Van alle in het buitenland geboren werknemers raakte 3,6 procent vorig jaar betrokken bij een ongeluk tijdens het werk. Dat is nagenoeg hetzelfde percentage als in 2014 (3,5 procent). Het percentage Nederlanders arbeiders dat in dezelfde tijd een bedrijfsongeluk had, is in dezelfde periode echter fors gedaald, van 3,4 procent in 2014 tot 2,2 procent vorig jaar.
Taalproblemen
Van de ondervraagde vakmensen werkt driekwart soms tot vrijwel altijd samen met buitenlandse collega’s. De meesten noemen taalproblemen als vermoedelijk belangrijkste verklaring voor de hogere ongevalscijfers.
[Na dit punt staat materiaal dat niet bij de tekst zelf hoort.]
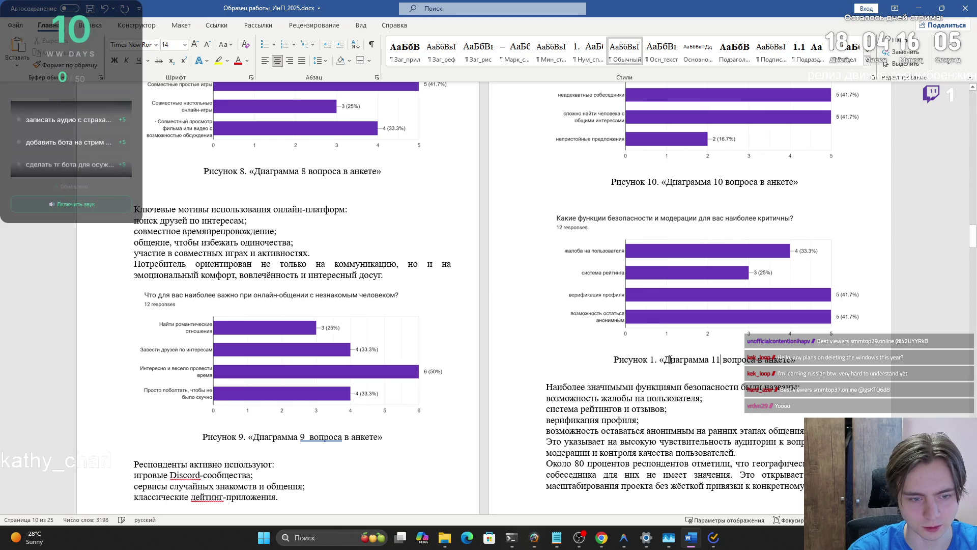
- Make the last captions read Рисунок 12 with Диаграмма 12, and Рисунок 13
{"action": "scroll", "coordinate": [292, 369], "scroll_direction": "down", "scroll_amount": 10}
Ongeveer een vijfde stelt dat communicatie met buitenlandse collega’s ‘alleen beperkt’ of zelfs helemaal niet mogelijk is, terwijl slechts iets meer dan een derde probleemloos zegt te kunnen communiceren. Naast gebrekkige communicatie worden een gebrek aan ervaring of opleiding en te weinig kennis van de Nederlandse veiligheidsregels het vaakst aangehaald.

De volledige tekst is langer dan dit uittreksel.